Минуту спустя Павел уже с трудом различал неизменившийся строй уходящих машин. Он их пересчитал: один «ПЕ-2», пять «ЯКов»...
«Собрав троицу... отдаляется... Уверенно отходит, — следил Кулев за находчивым «маленьким», не потерявшим на маршруте своего лица. — Уверенно!» — признал он, видя в смелом отходе «ЯКов» призыв, не понимая его, не находя в себе сил на него отозваться, как не смог перед тем решиться на посадку в Р., чтобы обговорить сигналы. Вот он, особый случай, подоспел, ждать себя не заставил, изволь, объяснись с «ЯКами»! Все пустил мимо носа, только бы избежать Кашубы, не расхлебывать каши...
Самоотверженность побуждается долгом и любовью. Она может подспудно зреть, чтобы вспыхнуть в звездный час, даря радость безоглядного риска, личного мужества во имя добра, и сохранить в человеке человека. Суетность, своекорыстие подтачивают эту готовность, глушат, вытравляют, — что открывается так же внезапно, в судный час...
С окаменевшим лицом проводил Степан скрывшуюся тройку.
— Штурман, место!
Неторопливо и понуро, не отвечая Дралкину, он слева направо оглядывал расстилавшиеся перед ним океанские воды, и это нарочито замедленное, хладнокровное — бессмысленно хладнокровное, с тупым кому-то вызовом — движение, благодаря, должно быть, спокойствию, возобладавшему надо всем, открыло ему... залив!
Что-то двинулось у него в глазах, как после карусели, взгляд на землю переменился, и он увидел, по-штурмански прочел береговую линию Таганрогского залива, ошибочно принятого им за устье разлившегося Дона...

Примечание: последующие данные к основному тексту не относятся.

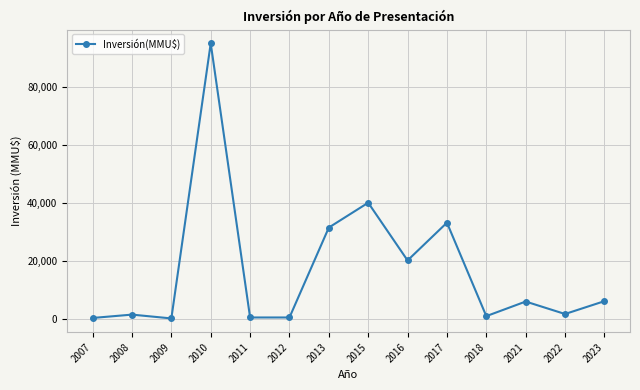

The value at 2023 is 6030. True or false?

True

Лена Бахарева не была бы летчиком-истребителем, если бы не заметила пулеметно-пушечной трассы, — в стороне от нее, не прицельной, конечно, пущенной в белый свет, как в копеечку. «Что за выходки, что за мальчишество, — подумала Лена. — Гранищев, кто же еще... У всех на виду, перед посадкой (горючее кончается), предупреждает Дралкина...» В том смысле примерно: на чужой каравай рот не разевай. Не с вашей улицы девчонка. «Слишком много Паша на себя берет».
И в ответ быстрым, ловким движением, как сделала однажды в аэроклубе в день первого своего самостоятельного вылета, она сдернула с головы шлемофон. Чтобы инструктор Дралкин наконец-то разглядел ее, признал и все понял.
Но не Дралкин, а сидевший справа от него, ближе к Лене штурман Кулев увидел возникшее в кабине «ЯКа» женское лицо. Он вспомнил Лену быстрой, подспудной, безотказной памятью страха, хотя в лице ее сейчас не было замкнутости, затаенной силы, поразившей его в момент бегства на грузовике с хутора, напротив, в нем светилась дружественность, какое-то несмелое, стыдливое ожидание...
Внизу, под крылом «ЯКа», прояснялся Таганрог, занятый врагом, Леной еще не опознанный.
— Уходим, — выдавил из себя Кулев, поворачиваясь к Лене широкой спиной, загораживая Дралкина от нее, больше всего боясь пробуждения в командире бестрепетной решимости, как при заходе на забитый «юнкерсами» зимний вражеский аэродром, когда Дралкин крикнул ему: «Шасси!..»
— Уходим, — одними губами повторил Кулев, поворотившись на круглом сиденье так, чтобы командир не увидел, не узнал Бахареву и чтобы, главное, вновь не прогремела его непреклонно-отчаянная команда: «Шасси!» — как будто можно куда-то уйти, скрыться от доверчивой улыбки на открытом, утомленном лице летчицы, не ведавшей, где и почему она брошена.